Why go on?

Q-96 - Rev dear Rev: If Christ has redeemed us from death and sin, then how is it that we keep on sinning?

Magic. A magical Quaesitum and very helpful to budding young Pauline theologians, offering insight into the modern minds that pick up Bibles, but also revealing if one might be so bold not a little magic in the assumptions of the retro-scena behind the Question, but I digress. But still it ill behoves us to ignore the assumptions of such a Question since when we delineate those unspoken assumptions, some subtle solution arises toward an Answer to such a Quaesitum:

1. It evinces an External and Extrinsicist Concept of Redemption;

2. There are traces within of a charismatic numinosity over-riding the doctrine of free will;

3. There is present behind the Quaesitum an impatience to get the job done re the human race;

4. No distinction arises between the Redemption as a cosmic force and sin as hamartia;

5. There is also no concept of the Redemption in Potentia and the Redemption in Actu.

So altogether summarised, the Question posits the problem in modern times of Supernaturalist Charismatics for whom the Redemption is a Global Event but there is no moment for personal and individual appropriation of that Event in the lives of many people and many Christians. There are 3 Theories about the Redemption generally abroad and at large in much charismatic writing:

1. Historicist Redemption - The Christ-Event is merely historical, no modern outreach;

2. Justificatory Redemption - The Christ-Event automatically justifies all believers at the stroke of a pen, no need for Sacraments;

3. Annihilation Redemption - The Christ-Event substitutes for the free will of the believer.

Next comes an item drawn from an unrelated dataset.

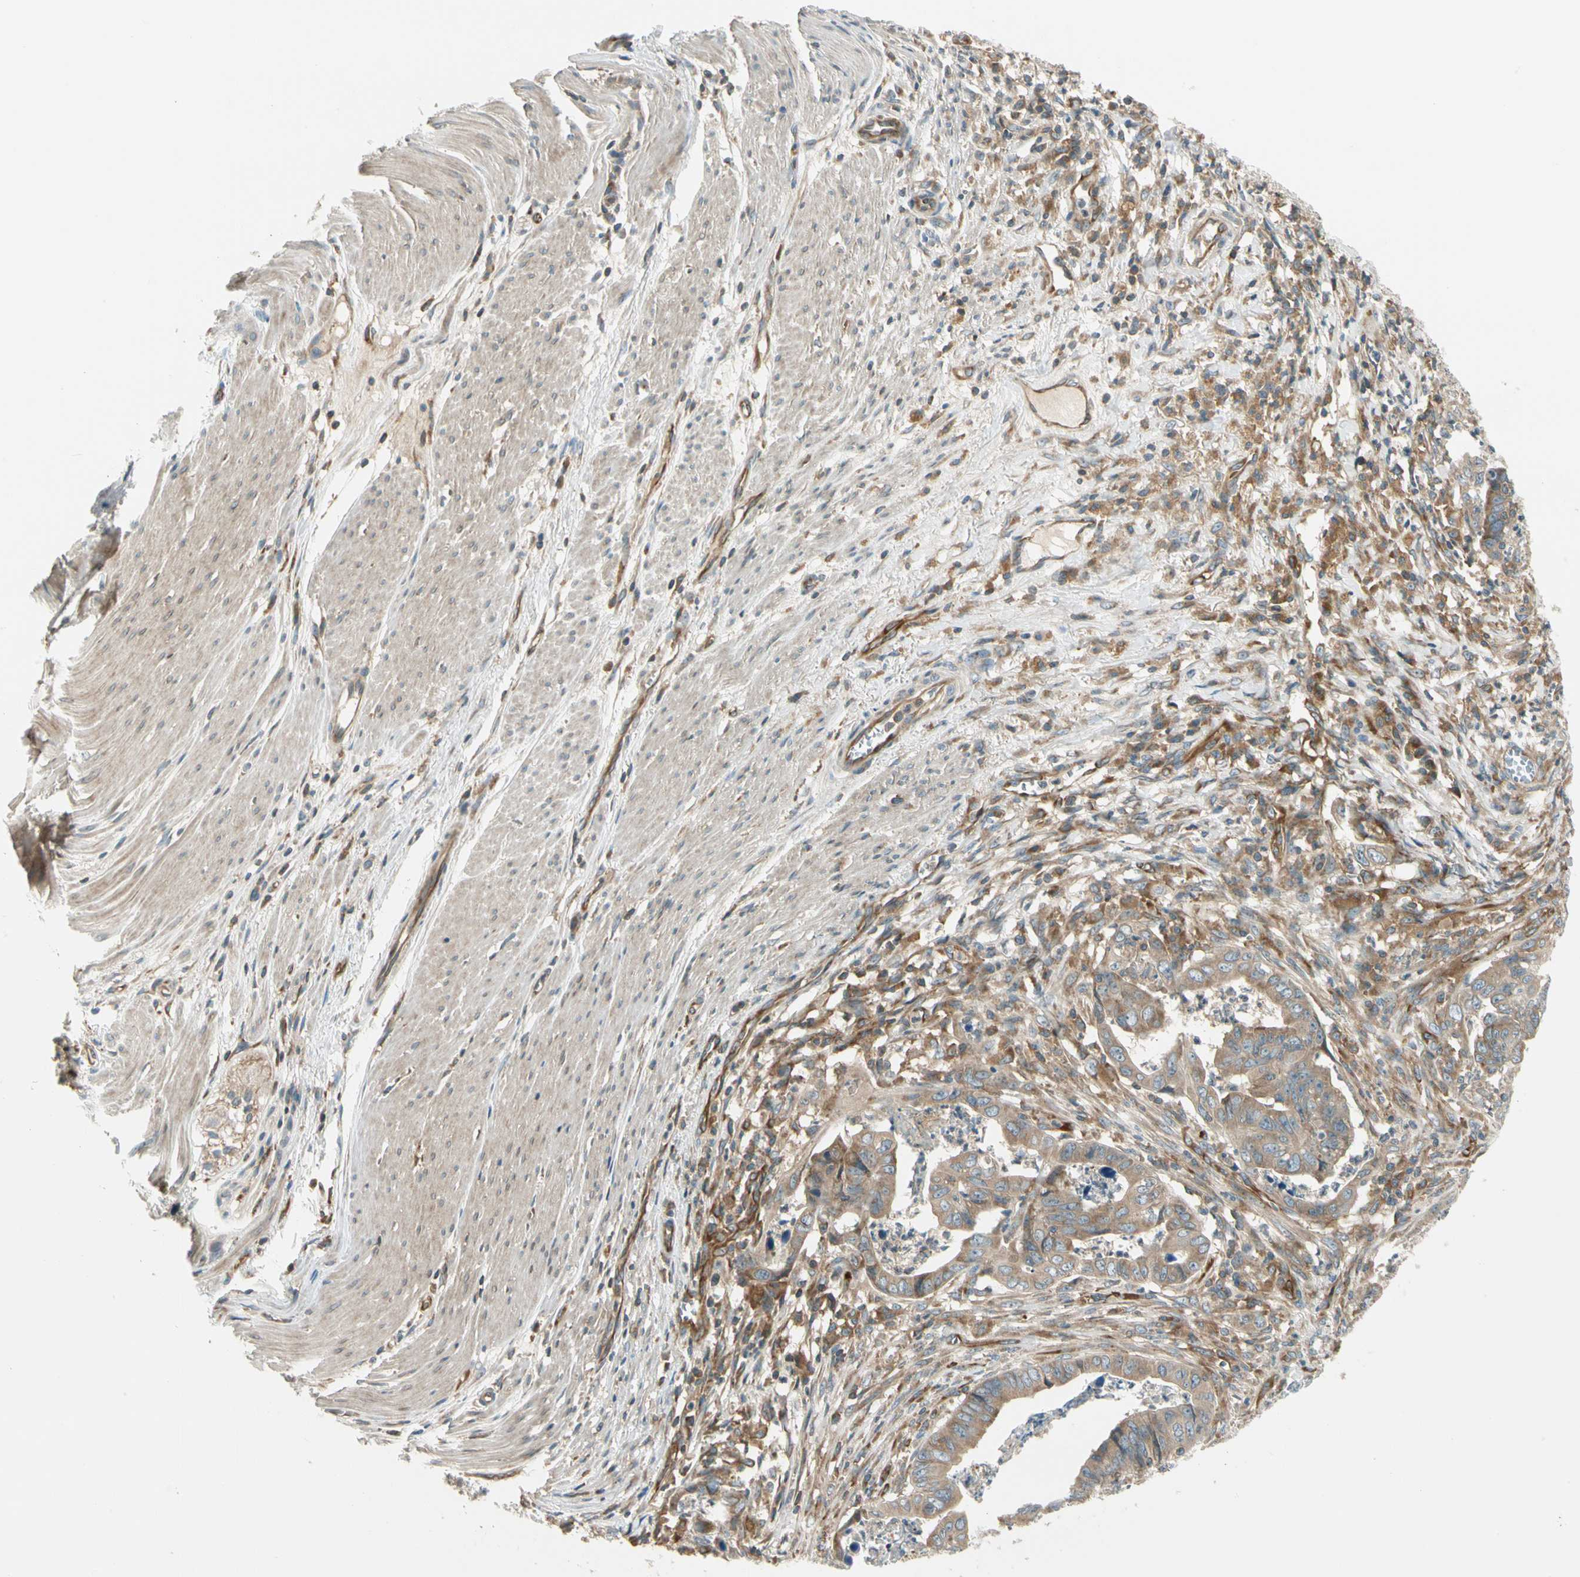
{"staining": {"intensity": "moderate", "quantity": ">75%", "location": "cytoplasmic/membranous"}, "tissue": "stomach cancer", "cell_type": "Tumor cells", "image_type": "cancer", "snomed": [{"axis": "morphology", "description": "Adenocarcinoma, NOS"}, {"axis": "topography", "description": "Stomach, lower"}], "caption": "Protein staining displays moderate cytoplasmic/membranous positivity in about >75% of tumor cells in stomach adenocarcinoma.", "gene": "TRIO", "patient": {"sex": "male", "age": 77}}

So the Quaesitum assumes an Annihilation notion of Redemption wherein the Christ Event kills off the very freedom of the human race that the coming of the messiah classically assumes in the older kind of Thomistic tomes, one result maybe too of another theory of the origins of the Christ Event. Part of the problem of the Question is that the believer as such might be reading from their Bible and especially repeated passages from the Letter of St Paul to the Romans which are however unspeakably obscure and subtle for the modern secular mind seeking meaning while opening the pages of their English Bibles. The truth is not so obvious and indeed is much more subtle than that.

But anyway, such are the common assumptions of this line of reasoning. It is theological, it is spiritual, but it is not altogether a manifestation of the one true apostolic faith of Jesus and his apostles for whom it was one thing to accept the Redemption of the Christ Event as an historical abstract and global Event, quite another to accept it and appropriate it as a personal choice. Newman would concur. Nice question.